La cartographie de SE, comme tous les exercices de modélisation, est une représentation simplifiée de la réalité. D’une part cette simplification est inévitable en raison de la complexité des processus qui dirigent la fourniture de SE. D’autre part cette simplification est souhaitable pour acquérir une compréhension généralisable de la fourniture des SE. Dès lors l’objectif n’est pas de prendre en compte systématiquement toutes les spécificités des territoires étudiés mais d’être capable de différencier les spécificités importantes de celles qui peuvent être négligées. Parmi les solutions envisageables, l’implication d’acteurs ou d’experts locaux lors de l’élaboration des hypothèses utilisées dans les modèles de SE permet de limiter à moindre coût les approximations dues aux spécificités locales.

4.1.3. La nature des indicateurs

Chaque SE peut être évalué par plusieurs indicateurs, souvent diversifiés en termes de domaines d’information. Par ailleurs, l’indicateur final utilisé pour cartographier les SE peut représenter des facettes différentes de la fourniture de SE – fourniture potentielle, demande, fourniture réelle (Villamagna et al. 2013; Schröter et al. 2014). La diversité des indicateurs utilisés pour évaluer les SE peut avoir de fortes conséquences sur notre capacité à mettre en regard les cartes produites par différents projets (Egoh et al. 2012). Dans notre étude les SE de production de bois, de régulation des crues et de régulation de climat sont cartographiés à partir d’indicateurs différents entre les deux projets. Par exemple dans le projet ESNET le SE de régulation du climat est évalué par une estimation du carbone stocké dans les écosystèmes.
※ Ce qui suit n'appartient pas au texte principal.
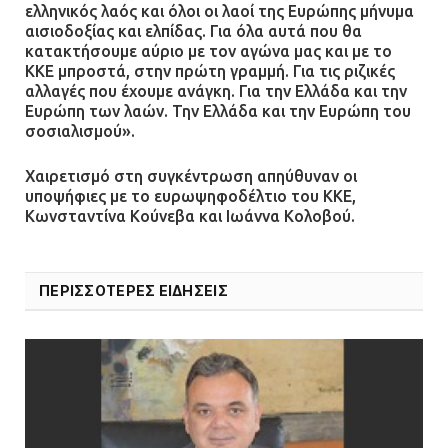
ελληνικός λαός και όλοι οι λαοί της Ευρώπης μήνυμα
αισιοδοξίας και ελπίδας. Για όλα αυτά που θα
κατακτήσουμε αύριο με τον αγώνα μας και με το
ΚΚΕ μπροστά, στην πρώτη γραμμή. Για τις ριζικές
αλλαγές που έχουμε ανάγκη. Για την Ελλάδα και την
Ευρώπη των λαών. Την Ελλάδα και την Ευρώπη του
σοσιαλισμού».
Χαιρετισμό στη συγκέντρωση απηύθυναν οι
υποψήφιες με το ευρωψηφοδέλτιο του ΚΚΕ,
Κωνσταντίνα Κούνεβα και Ιωάννα Κολοβού.
ΠΕΡΙΣΣΟΤΕΡΕΣ ΕΙΔΗΣΕΙΣ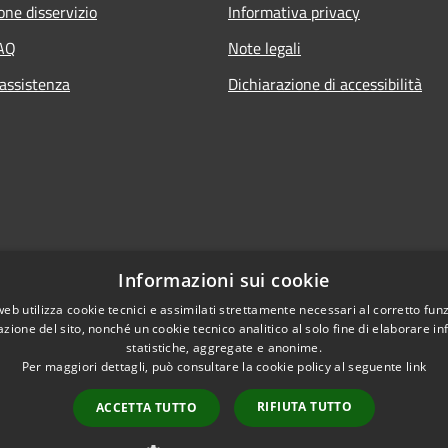
one disservizio
Informativa privacy
FAQ
Note legali
 assistenza
Dichiarazione di accessibilità
Informazioni sui cookie
web utilizza cookie tecnici e assimilati strettamente necessari al corretto fu
azione del sito, nonché un cookie tecnico analitico al solo fine di elaborare i
statistiche, aggregate e anonime.
Per maggiori dettagli, può consultare la cookie policy al seguente
link
RIFIUTA TUTTO
ACCETTA TUTTO
l sito
Copyright © 2026 • Comune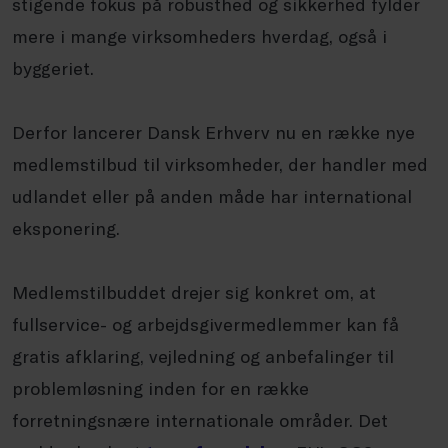
stigende fokus på robusthed og sikkerhed fylder
mere i mange virksomheders hverdag, også i
byggeriet.
Derfor lancerer Dansk Erhverv nu en række nye
medlemstilbud til virksomheder, der handler med
udlandet eller på anden måde har international
eksponering.
Medlemstilbuddet drejer sig konkret om, at
fullservice- og arbejdsgivermedlemmer kan få
gratis afklaring, vejledning og anbefalinger til
problemløsning inden for en række
forretningsnære internationale områder. Det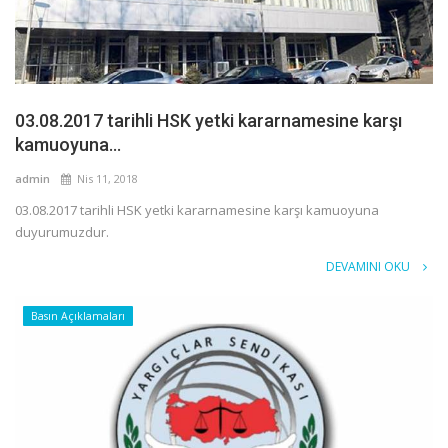
03.08.2017 tarihli HSK yetki kararnamesine karşı
kamuoyuna...
admin
Nis 11, 2018
03.08.2017 tarihli HSK yetki kararnamesine karşı kamuoyuna
duyurumuzdur.
DEVAMINI OKU
Basın Açıklamaları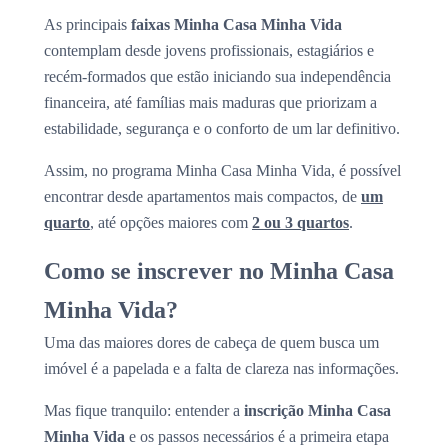
As principais
faixas Minha Casa Minha Vida
contemplam desde jovens profissionais, estagiários e
recém-formados que estão iniciando sua independência
financeira, até famílias mais maduras que priorizam a
estabilidade, segurança e o conforto de um lar definitivo.
Assim, no programa Minha Casa Minha Vida, é possível
encontrar desde apartamentos mais compactos, de
um
quarto
, até opções maiores com
2 ou 3 quartos
.
Como se inscrever no Minha Casa
Minha Vida?
Uma das maiores dores de cabeça de quem busca um
imóvel é a papelada e a falta de clareza nas informações.
Mas fique tranquilo: entender a
inscrição Minha Casa
Minha Vida
e os passos necessários é a primeira etapa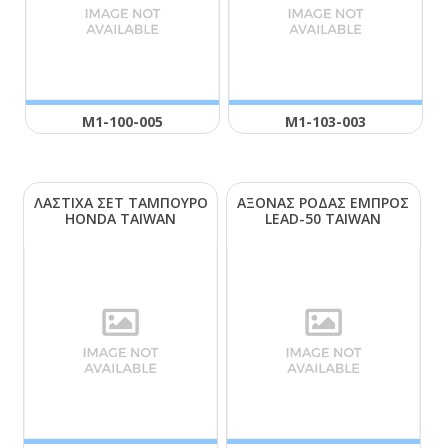
Μ1-100-005
Μ1-103-003
ΛΑΣΤΙΧΑ ΣΕΤ ΤΑΜΠΟΥΡΟ
ΑΞΟΝΑΣ ΡΟΔΑΣ ΕΜΠΡΟΣ
ΗΟΝDΑ ΤΑΙWΑΝ
LΕΑD-50 ΤΑΙWΑΝ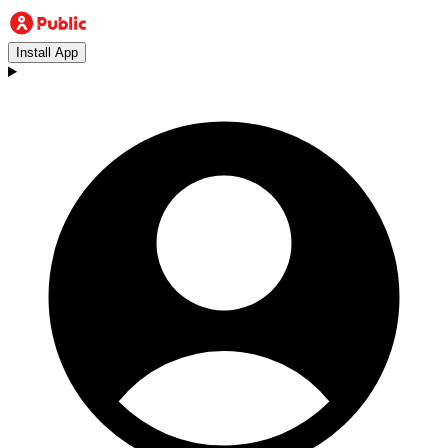
Install App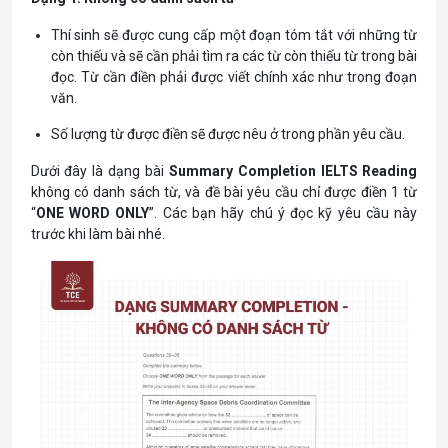
Thí sinh sẽ được cung cấp một đoạn tóm tắt với những từ
còn thiếu và sẽ cần phải tìm ra các từ còn thiếu từ trong bài
đọc. Từ cần điền phải được viết chính xác như trong đoạn
văn.
Số lượng từ được điền sẽ được nêu ở trong phần yêu cầu.
Dưới đây là dạng bài
Summary Completion IELTS Reading
không có danh sách từ, và đề bài yêu cầu chỉ được điền 1 từ
“
ONE WORD ONLY
”. Các bạn hãy chú ý đọc kỹ yêu cầu này
trước khi làm bài nhé.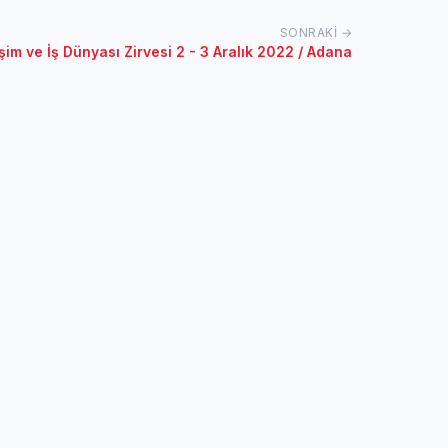
SONRAKI →
m ve İş Dünyası Zirvesi 2 - 3 Aralık 2022 / Adana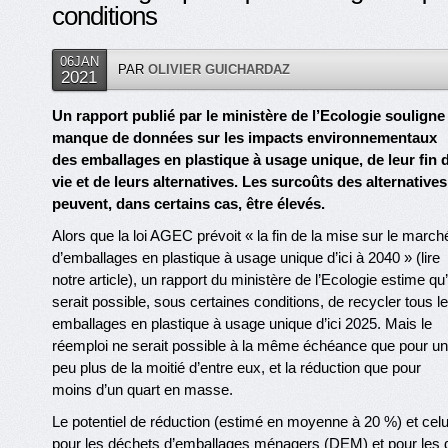
conditions
06JAN
PAR
OLIVIER GUICHARDAZ
2021
Un rapport publié par le ministère de l’Ecologie souligne 
manque de données sur les impacts environnementaux
des emballages en plastique à usage unique, de leur fin 
vie et de leurs alternatives. Les surcoûts des alternatives
peuvent, dans certains cas, être élevés.
Alors que la loi AGEC prévoit « la fin de la mise sur le march
d’emballages en plastique à usage unique d’ici à 2040 » (lire
notre article), un rapport du ministère de l’Ecologie estime qu’i
serait possible, sous certaines conditions, de recycler tous l
emballages en plastique à usage unique d’ici 2025. Mais le
réemploi ne serait possible à la même échéance que pour un
peu plus de la moitié d’entre eux, et la réduction que pour
moins d’un quart en masse.
Le potentiel de réduction (estimé en moyenne à 20 %) et celu
pour les déchets d’emballages ménagers (DEM) et pour les 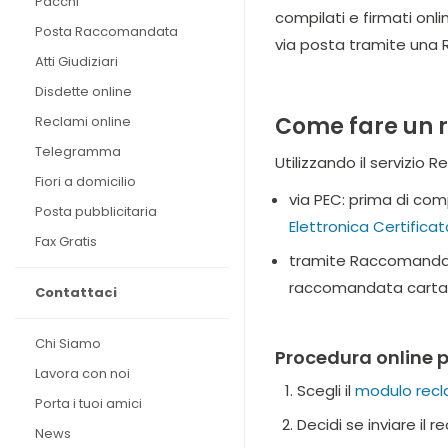
Pacchi
compilati e firmati onl
Posta Raccomandata
via posta tramite una 
Atti Giudiziari
Disdette online
Come fare un 
Reclami online
Telegramma
Utilizzando il servizio 
Fiori a domicilio
via PEC: prima di com
Posta pubblicitaria
Elettronica Certifica
Fax Gratis
tramite Raccomandata
raccomandata cartacea
Contattaci
Chi Siamo
Procedura online p
Lavora con noi
Scegli il
modulo recl
Porta i tuoi amici
Decidi se inviare i
News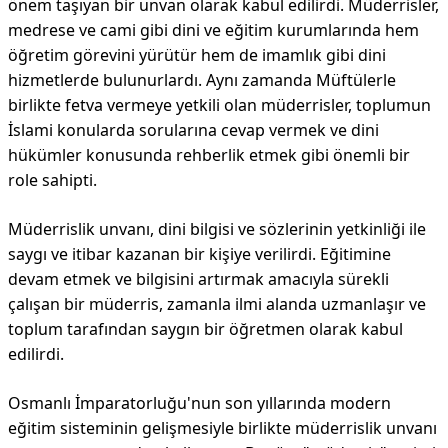
önem taşıyan bir unvan olarak kabul edilirdi. Müderrisler,
medrese ve cami gibi dini ve eğitim kurumlarında hem
öğretim görevini yürütür hem de imamlık gibi dini
hizmetlerde bulunurlardı. Aynı zamanda Müftülerle
birlikte fetva vermeye yetkili olan müderrisler, toplumun
İslami konularda sorularına cevap vermek ve dini
hükümler konusunda rehberlik etmek gibi önemli bir
role sahipti.
Müderrislik unvanı, dini bilgisi ve sözlerinin yetkinliği ile
saygı ve itibar kazanan bir kişiye verilirdi. Eğitimine
devam etmek ve bilgisini artırmak amacıyla sürekli
çalışan bir müderris, zamanla ilmi alanda uzmanlaşır ve
toplum tarafından saygın bir öğretmen olarak kabul
edilirdi.
Osmanlı İmparatorluğu'nun son yıllarında modern
eğitim sisteminin gelişmesiyle birlikte müderrislik unvanı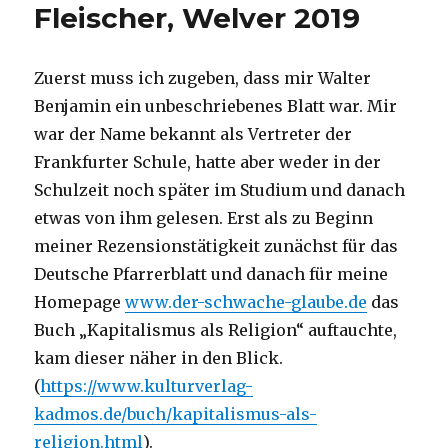
Fleischer, Welver 2019
Zuerst muss ich zugeben, dass mir Walter
Benjamin ein unbeschriebenes Blatt war. Mir
war der Name bekannt als Vertreter der
Frankfurter Schule, hatte aber weder in der
Schulzeit noch später im Studium und danach
etwas von ihm gelesen. Erst als zu Beginn
meiner Rezensionstätigkeit zunächst für das
Deutsche Pfarrerblatt und danach für meine
Homepage
www.der-schwache-glaube.de
das
Buch „Kapitalismus als Religion“ auftauchte,
kam dieser näher in den Blick.
(
https://www.kulturverlag-
kadmos.de/buch/kapitalismus-als-
religion.html
).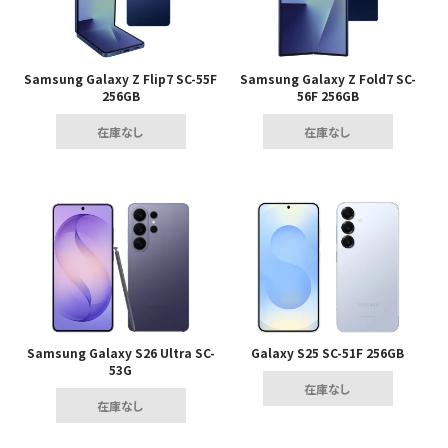
Samsung Galaxy Z Flip7 SC-55F
Samsung Galaxy Z Fold7 SC-
256GB
56F 256GB
在庫なし
在庫なし
Samsung Galaxy S26 Ultra SC-
Galaxy S25 SC-51F 256GB
53G
在庫なし
在庫なし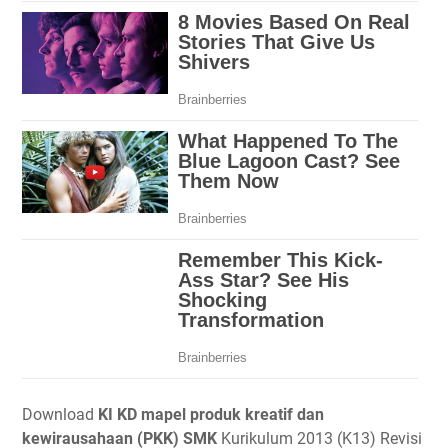
Download
KI KD mapel produk kreatif dan
kewirausahaan (PKK) SMK
Kurikulum 2013 (K13) Revisi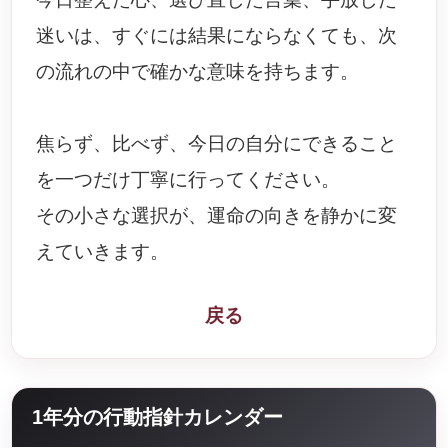
迷いは、すぐには結果にならなくても、次
の流れの中で確かな意味を持ちます。
焦らず、比べず、今日の自分にできること
を一つだけ丁寧に行ってください。
その小さな選択が、運命の向きを静かに変
えていきます。
戻る
1年分の行動指針カレンダー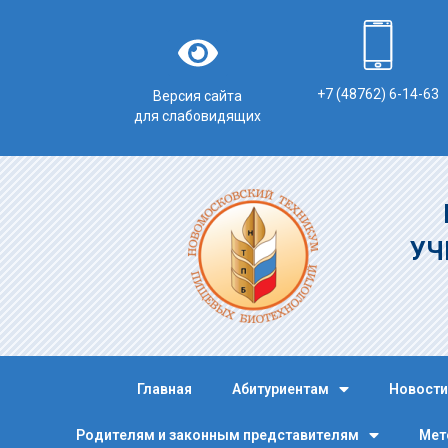
+7 (48762) 6-14-63
Версия сайта
для слабовидящих
УЧ
Главная
Абитуриентам
Новости
Родителям и законным представителям
Мет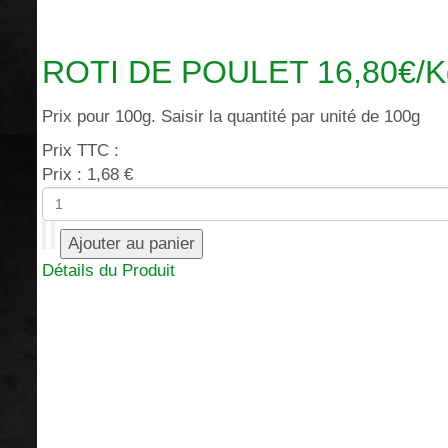
ROTI DE POULET 16,80€/K
Prix pour 100g. Saisir la quantité par unité de 100g
Prix TTC :
Prix :
1,68 €
Détails du Produit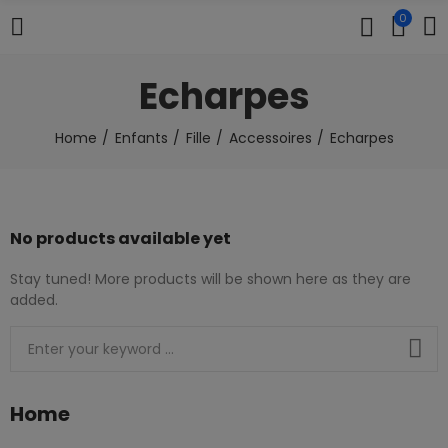
0
Echarpes
Home
Enfants
Fille
Accessoires
Echarpes
No products available yet
Stay tuned! More products will be shown here as they are
added.
Home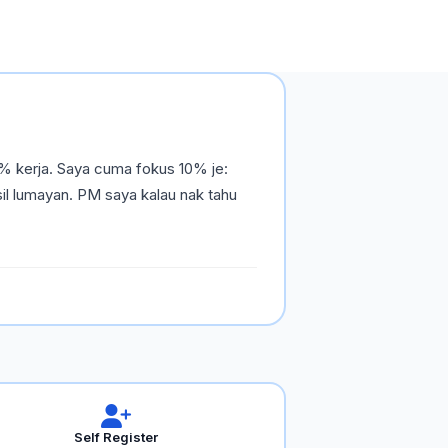
% kerja. Saya cuma fokus 10% je:
il lumayan. PM saya kalau nak tahu
Self Register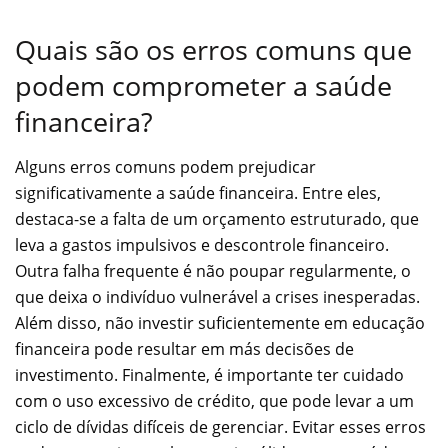
Quais são os erros comuns que
podem comprometer a saúde
financeira?
Alguns erros comuns podem prejudicar
significativamente a saúde financeira. Entre eles,
destaca-se a falta de um orçamento estruturado, que
leva a gastos impulsivos e descontrole financeiro.
Outra falha frequente é não poupar regularmente, o
que deixa o indivíduo vulnerável a crises inesperadas.
Além disso, não investir suficientemente em educação
financeira pode resultar em más decisões de
investimento. Finalmente, é importante ter cuidado
com o uso excessivo de crédito, que pode levar a um
ciclo de dívidas difíceis de gerenciar. Evitar esses erros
Dans le projet VOLANTE, ce même SE est évalué par la capacité des écosystèmes à séquestrer chaque année du carbone (cette mesure correspond à une synthèse des flux de carbone sur une année). La comparaison des cartes du SE de régulation du climat montre que

Chapitre II

le projet ESNET présente des estimations largement supérieures au projet VOLANTE dans les forêts d’altitude sur les 3 massifs de la zone d’étude. Ces forêts correspondent à un climax forestier de résineux et stocke, par conséquent, une grande quantité de carbone. En parallèle ces milieux sont également très stables et produisent peu de nouvelle biomasse. En conséquence la séquestration annuelle de carbone de ces milieux forestiers est faible. Pour ces secteurs les différences entre les deux cartes peuvent être expliquées par la définition variable de l’indicateur utilisé pour cartographier le SE de régulation du climat

La grande diversité d’indicateurs utilisés pour cartographier les SE a fait l’objet de nombreux débats. En réponse d’importants travaux ont été conduits pour classer est harmoniser les indicateurs utilisés pour cartographier les SE (Haines-Young and Potschin 2013; Maes et al. 2016). Nous recommandons d’utiliser les indicateurs identifiés par ces travaux dans le cas de projets visant explicitement à établir des comparaisons entre sites ou entre échelles. Cependant, la comparaison de SE modélisés par des approches différentes permet de faire des validations croisées entre projet et d’évaluer la robustesse des modélisations (Bagstad et al. 2013; Lavorel et al. 2017).